Damages to account for 
profits
Claimants may seek to be compensated in the amount of any gain / profit that has been made by 
the defendant through the unauthorised use of confidential data.
This measure of damages is, in practice, oft-sought and rarely awarded. The courts’ view (see 
Vercoe & others v Rutland Fund Management Ltd & others [2010] EWHC 424 (Ch), for example) 
is, in general, that where the data is not clearly proprietary in nature (such as intellectual property 
in the form of a patent) and there is nothing exceptional to indicate that the defendant should 
never have been entitled to seek to make money from it, the appropriate remedy is likely to be an 
award of damages (assessed by reference to a reasonable buy out fee) rather than an account
of profits.
“Damage” under section 
13 of the DPA 1998
Historically, the English courts held that “damage” for the purposes of section 13(1) of the DPA 
1998 did not go beyond “its root meaning of pecuniary loss”, i.e. monetary or other material loss 
(such as physical damage). Further compensation for “distress” under section 13(2) of the DPA 
1998 was, on that view, only available where monetary or material loss had resulted from the
data breach. 
The case of Vidal-Hall v Google, Inc. [2015] EWCA Civ 311 changed the legal landscape. In that 
case, the Court of Appeal found that this approach was incompatible with the EU Charter of 
Fundamental Rights. It found that “damage” for the purposes of section 13 of the DPA 1998 
could encompass a range of material and non-material damage, including any damage suffered 
as a result of contravention by a data controller of any of the requirements of the DPA 1998. 
Given the interpretation given by the courts to the requirements of the GDPR and DPA 2018
(see below), this could include a broad scope of damage.

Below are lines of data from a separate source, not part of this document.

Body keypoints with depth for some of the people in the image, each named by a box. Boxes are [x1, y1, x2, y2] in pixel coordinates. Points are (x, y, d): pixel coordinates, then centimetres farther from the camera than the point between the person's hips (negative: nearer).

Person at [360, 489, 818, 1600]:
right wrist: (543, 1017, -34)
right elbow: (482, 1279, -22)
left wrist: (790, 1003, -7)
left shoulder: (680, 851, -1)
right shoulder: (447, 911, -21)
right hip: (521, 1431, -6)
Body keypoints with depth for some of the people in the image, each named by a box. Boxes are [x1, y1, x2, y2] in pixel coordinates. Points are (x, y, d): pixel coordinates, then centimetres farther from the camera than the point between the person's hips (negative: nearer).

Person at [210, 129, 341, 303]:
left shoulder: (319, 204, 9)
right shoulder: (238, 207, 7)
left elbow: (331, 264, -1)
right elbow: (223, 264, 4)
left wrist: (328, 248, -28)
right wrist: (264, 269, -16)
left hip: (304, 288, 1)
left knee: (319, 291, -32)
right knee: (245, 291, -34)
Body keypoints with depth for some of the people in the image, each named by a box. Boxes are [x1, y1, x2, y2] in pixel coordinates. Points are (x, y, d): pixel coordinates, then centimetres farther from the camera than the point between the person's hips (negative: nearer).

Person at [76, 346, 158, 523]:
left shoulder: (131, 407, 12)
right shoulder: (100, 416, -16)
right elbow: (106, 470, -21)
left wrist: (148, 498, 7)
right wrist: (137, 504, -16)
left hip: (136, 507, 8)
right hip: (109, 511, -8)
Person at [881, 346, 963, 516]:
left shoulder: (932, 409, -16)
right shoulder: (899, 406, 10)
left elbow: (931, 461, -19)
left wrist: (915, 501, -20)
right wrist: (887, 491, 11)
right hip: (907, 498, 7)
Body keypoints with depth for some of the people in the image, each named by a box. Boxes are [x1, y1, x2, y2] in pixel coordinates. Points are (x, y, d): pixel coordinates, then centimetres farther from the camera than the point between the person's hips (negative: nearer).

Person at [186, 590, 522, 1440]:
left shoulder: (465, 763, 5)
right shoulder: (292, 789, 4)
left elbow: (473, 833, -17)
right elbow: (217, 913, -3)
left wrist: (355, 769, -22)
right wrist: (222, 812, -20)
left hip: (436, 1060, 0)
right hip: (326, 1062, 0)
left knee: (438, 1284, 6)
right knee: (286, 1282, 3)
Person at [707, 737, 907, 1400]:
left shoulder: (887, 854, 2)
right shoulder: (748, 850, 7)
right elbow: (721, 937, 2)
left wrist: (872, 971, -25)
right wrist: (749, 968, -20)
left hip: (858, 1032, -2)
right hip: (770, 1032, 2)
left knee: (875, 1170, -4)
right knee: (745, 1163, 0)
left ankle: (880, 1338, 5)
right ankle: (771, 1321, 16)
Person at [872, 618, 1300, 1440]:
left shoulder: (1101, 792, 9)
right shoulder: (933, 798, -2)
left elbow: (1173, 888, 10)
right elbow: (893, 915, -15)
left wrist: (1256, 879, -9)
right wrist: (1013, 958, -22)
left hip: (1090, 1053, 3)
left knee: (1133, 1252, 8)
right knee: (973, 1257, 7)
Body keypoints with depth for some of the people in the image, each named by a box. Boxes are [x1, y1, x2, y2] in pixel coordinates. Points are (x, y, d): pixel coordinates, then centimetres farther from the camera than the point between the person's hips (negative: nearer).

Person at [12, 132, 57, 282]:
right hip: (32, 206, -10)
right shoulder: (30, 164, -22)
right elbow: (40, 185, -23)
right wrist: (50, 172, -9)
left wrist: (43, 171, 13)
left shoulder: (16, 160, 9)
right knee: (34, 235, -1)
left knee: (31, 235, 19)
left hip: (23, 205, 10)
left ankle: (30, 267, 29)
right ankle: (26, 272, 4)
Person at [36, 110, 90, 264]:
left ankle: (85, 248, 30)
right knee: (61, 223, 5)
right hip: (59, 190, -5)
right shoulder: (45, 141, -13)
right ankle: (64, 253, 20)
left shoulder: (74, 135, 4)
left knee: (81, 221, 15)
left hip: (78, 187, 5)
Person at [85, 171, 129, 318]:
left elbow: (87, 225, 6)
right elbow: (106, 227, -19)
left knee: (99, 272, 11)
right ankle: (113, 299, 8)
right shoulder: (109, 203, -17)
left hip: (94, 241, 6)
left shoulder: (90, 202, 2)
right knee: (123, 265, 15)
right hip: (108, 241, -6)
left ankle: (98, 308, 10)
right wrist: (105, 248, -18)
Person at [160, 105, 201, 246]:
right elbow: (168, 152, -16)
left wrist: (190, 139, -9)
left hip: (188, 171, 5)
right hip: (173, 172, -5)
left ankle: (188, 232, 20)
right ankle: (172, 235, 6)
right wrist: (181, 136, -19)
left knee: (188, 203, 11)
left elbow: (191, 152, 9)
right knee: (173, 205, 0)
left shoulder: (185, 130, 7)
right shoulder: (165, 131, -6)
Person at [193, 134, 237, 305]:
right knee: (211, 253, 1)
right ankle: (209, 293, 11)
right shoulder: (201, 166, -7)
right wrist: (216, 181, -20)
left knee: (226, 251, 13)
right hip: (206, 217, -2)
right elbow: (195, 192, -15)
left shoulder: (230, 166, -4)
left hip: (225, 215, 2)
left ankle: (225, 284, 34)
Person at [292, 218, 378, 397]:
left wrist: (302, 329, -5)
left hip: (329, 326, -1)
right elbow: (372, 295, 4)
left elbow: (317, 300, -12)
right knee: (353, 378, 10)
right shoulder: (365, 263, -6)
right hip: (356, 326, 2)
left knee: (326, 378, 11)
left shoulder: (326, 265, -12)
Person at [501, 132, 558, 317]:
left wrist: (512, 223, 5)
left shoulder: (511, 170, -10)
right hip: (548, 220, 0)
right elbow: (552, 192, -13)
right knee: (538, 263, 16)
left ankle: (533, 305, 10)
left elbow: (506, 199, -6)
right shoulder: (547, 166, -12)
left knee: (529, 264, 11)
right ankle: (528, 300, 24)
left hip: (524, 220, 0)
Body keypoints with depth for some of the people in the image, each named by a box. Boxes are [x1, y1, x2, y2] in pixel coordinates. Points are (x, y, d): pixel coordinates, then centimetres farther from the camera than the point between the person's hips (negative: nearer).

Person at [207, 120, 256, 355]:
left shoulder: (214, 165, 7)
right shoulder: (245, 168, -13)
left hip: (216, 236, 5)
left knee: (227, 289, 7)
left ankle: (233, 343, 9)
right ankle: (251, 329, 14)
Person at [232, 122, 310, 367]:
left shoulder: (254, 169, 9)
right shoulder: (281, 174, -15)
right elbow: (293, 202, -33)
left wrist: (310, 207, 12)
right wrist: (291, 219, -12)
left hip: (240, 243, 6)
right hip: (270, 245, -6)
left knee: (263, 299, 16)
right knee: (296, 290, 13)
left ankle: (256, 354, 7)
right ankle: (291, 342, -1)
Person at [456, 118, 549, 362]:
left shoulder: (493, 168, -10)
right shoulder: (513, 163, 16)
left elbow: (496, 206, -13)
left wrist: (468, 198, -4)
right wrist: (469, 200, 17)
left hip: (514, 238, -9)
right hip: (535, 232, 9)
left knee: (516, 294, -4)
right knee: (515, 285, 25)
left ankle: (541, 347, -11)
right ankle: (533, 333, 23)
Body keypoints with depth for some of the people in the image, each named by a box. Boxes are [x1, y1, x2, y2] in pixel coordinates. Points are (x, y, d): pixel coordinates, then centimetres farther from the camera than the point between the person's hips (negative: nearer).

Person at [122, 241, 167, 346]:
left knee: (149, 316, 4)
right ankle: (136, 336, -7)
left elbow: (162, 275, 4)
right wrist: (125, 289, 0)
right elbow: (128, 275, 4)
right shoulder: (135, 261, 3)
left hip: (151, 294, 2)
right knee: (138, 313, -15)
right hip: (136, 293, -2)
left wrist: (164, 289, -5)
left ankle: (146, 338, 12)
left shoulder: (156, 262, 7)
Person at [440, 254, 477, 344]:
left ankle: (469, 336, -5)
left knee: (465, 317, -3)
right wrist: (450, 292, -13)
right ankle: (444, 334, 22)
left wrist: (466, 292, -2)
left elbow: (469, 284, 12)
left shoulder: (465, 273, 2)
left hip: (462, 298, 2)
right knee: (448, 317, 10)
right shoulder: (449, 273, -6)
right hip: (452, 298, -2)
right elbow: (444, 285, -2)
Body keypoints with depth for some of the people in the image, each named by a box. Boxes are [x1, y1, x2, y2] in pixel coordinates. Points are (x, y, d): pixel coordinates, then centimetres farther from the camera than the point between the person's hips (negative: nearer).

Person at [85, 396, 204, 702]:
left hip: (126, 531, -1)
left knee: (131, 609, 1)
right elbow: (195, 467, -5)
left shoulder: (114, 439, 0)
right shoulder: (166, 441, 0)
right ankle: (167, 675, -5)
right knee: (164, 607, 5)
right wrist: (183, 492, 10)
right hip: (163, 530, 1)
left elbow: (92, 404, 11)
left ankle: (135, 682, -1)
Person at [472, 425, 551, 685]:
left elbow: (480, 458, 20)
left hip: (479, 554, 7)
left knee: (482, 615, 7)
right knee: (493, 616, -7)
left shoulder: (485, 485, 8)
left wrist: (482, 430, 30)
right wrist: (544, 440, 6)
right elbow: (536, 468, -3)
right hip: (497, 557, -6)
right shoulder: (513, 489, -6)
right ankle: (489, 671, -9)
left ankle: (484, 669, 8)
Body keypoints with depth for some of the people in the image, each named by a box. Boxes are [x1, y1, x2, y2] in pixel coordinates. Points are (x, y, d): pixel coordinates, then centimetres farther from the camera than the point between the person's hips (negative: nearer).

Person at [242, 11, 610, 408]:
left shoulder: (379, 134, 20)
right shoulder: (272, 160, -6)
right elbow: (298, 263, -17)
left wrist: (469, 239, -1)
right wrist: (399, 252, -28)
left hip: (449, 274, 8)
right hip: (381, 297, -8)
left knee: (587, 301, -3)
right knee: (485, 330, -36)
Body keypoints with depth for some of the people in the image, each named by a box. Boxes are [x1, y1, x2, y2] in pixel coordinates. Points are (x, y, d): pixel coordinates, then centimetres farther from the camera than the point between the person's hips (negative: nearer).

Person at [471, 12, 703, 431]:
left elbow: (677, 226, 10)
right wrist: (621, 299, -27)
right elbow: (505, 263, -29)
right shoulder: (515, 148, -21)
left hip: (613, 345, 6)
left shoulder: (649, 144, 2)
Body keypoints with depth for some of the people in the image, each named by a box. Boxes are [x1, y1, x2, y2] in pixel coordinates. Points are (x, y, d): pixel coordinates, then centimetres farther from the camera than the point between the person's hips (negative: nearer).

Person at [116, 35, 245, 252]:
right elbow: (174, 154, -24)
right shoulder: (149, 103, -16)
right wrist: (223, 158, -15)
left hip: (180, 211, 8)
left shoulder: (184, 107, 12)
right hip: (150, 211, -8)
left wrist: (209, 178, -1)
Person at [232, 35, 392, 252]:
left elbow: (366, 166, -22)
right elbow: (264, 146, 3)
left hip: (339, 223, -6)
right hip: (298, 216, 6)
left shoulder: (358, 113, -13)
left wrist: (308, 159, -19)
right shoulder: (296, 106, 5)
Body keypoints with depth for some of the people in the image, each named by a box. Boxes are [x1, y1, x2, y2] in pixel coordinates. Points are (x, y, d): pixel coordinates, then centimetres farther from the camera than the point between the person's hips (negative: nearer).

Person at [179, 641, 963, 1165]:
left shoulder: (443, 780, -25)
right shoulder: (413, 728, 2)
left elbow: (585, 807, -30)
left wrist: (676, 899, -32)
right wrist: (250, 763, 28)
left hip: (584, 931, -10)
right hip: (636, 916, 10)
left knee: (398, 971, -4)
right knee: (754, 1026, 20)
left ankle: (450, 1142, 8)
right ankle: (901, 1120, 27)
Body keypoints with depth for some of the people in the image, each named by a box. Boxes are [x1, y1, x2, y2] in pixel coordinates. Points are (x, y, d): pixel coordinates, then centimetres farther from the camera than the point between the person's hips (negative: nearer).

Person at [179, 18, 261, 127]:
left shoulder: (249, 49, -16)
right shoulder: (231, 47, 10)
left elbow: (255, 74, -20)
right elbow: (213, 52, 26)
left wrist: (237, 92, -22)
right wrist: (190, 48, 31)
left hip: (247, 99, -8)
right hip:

In the recent case of Aven, Fridman & Khan v Orbis Business Intelligence Ltd [2020] EWHC 1812 
(QB) the High Court followed the example set by the Court of Appeal in Vidal-Hall in awarding 
damages for distress but in this instance the award was also for reputational damage and loss of 
autonomy. The prospect of considering reputational loss (generally seen in defamation cases) 
within the scope of “damage” under section 13 of the DPA 1998 will, we suspect, add further 
breadth to the type of damage in respect of which claimants can seek compensation.